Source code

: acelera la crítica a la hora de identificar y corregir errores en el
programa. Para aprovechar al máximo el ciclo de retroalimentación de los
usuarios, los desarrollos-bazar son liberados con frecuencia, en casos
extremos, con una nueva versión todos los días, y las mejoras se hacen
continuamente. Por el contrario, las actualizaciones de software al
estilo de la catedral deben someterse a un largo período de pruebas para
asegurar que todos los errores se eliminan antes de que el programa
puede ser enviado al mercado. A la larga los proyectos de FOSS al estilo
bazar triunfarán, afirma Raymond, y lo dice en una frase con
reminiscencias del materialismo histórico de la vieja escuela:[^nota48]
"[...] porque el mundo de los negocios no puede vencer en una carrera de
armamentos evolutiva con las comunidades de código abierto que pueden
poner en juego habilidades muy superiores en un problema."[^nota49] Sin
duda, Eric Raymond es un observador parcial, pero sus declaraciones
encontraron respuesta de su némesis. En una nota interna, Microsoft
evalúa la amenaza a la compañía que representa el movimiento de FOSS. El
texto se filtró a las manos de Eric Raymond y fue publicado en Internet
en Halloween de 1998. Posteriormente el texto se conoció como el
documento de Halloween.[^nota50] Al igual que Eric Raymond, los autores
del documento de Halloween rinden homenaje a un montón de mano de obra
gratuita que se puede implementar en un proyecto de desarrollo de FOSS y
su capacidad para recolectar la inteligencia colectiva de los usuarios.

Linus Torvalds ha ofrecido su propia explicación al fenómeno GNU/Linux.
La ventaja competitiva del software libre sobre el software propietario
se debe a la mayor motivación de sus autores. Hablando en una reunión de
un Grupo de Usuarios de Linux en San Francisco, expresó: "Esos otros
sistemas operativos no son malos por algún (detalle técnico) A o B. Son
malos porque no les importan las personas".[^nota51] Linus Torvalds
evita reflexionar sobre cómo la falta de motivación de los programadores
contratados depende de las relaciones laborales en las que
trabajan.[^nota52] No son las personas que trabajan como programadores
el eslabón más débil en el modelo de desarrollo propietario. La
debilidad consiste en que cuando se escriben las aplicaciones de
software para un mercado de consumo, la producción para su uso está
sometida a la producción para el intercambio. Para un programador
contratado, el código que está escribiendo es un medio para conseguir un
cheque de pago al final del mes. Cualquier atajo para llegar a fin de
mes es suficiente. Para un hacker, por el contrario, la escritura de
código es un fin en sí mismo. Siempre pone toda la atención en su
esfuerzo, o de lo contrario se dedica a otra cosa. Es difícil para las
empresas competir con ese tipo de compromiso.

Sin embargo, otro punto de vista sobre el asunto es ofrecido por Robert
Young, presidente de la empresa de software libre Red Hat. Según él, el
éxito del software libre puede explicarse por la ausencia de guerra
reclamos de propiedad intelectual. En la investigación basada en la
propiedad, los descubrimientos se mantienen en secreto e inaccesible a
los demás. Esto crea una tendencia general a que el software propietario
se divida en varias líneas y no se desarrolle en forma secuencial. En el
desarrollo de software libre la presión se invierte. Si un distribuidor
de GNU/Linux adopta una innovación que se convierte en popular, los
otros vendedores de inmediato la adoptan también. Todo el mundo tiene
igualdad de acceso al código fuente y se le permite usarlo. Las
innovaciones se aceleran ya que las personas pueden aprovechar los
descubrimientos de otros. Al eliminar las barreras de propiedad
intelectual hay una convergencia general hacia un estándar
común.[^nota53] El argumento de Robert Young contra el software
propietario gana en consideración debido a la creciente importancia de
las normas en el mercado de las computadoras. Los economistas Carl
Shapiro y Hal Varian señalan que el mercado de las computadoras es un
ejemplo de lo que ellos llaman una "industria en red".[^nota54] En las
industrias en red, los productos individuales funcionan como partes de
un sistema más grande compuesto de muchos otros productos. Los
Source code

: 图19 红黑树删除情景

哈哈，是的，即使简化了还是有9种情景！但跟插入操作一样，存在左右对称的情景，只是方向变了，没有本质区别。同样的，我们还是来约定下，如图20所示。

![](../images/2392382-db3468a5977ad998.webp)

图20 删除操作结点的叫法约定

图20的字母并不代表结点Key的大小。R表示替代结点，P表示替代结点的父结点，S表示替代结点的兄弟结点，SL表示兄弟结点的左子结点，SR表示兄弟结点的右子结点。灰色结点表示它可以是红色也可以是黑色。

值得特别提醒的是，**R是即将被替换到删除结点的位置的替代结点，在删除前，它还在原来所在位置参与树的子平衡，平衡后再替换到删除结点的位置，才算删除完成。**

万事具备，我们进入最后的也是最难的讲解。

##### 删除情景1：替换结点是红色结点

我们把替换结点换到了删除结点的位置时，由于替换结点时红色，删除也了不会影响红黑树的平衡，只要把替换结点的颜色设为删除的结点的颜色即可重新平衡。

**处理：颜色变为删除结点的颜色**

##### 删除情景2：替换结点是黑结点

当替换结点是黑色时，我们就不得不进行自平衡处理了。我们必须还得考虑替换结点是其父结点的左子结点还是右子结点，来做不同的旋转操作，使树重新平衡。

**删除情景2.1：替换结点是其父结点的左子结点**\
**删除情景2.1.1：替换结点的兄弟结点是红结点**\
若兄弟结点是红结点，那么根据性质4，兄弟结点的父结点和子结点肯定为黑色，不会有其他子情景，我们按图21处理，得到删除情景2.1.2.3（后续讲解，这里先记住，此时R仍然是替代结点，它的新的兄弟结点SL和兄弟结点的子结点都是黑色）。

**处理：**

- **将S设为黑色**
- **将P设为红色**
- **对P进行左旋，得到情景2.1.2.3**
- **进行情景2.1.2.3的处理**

==================================================

- [The problem]:
All lines above from the one holding "usuarios, los desarrollos-bazar" to the one holding "poner en juego", inclusive, are to be copied exactly; no other line is wanted.

- [The answer]:
usuarios, los desarrollos-bazar son liberados con frecuencia, en casos
extremos, con una nueva versión todos los días, y las mejoras se hacen
continuamente. Por el contrario, las actualizaciones de software al
estilo de la catedral deben someterse a un largo período de pruebas para
asegurar que todos los errores se eliminan antes de que el programa
puede ser enviado al mercado. A la larga los proyectos de FOSS al estilo
bazar triunfarán, afirma Raymond, y lo dice en una frase con
reminiscencias del materialismo histórico de la vieja escuela:[^nota48]
"[...] porque el mundo de los negocios no puede vencer en una carrera de
armamentos evolutiva con las comunidades de código abierto que pueden
poner en juego habilidades muy superiores en un problema."[^nota49] Sin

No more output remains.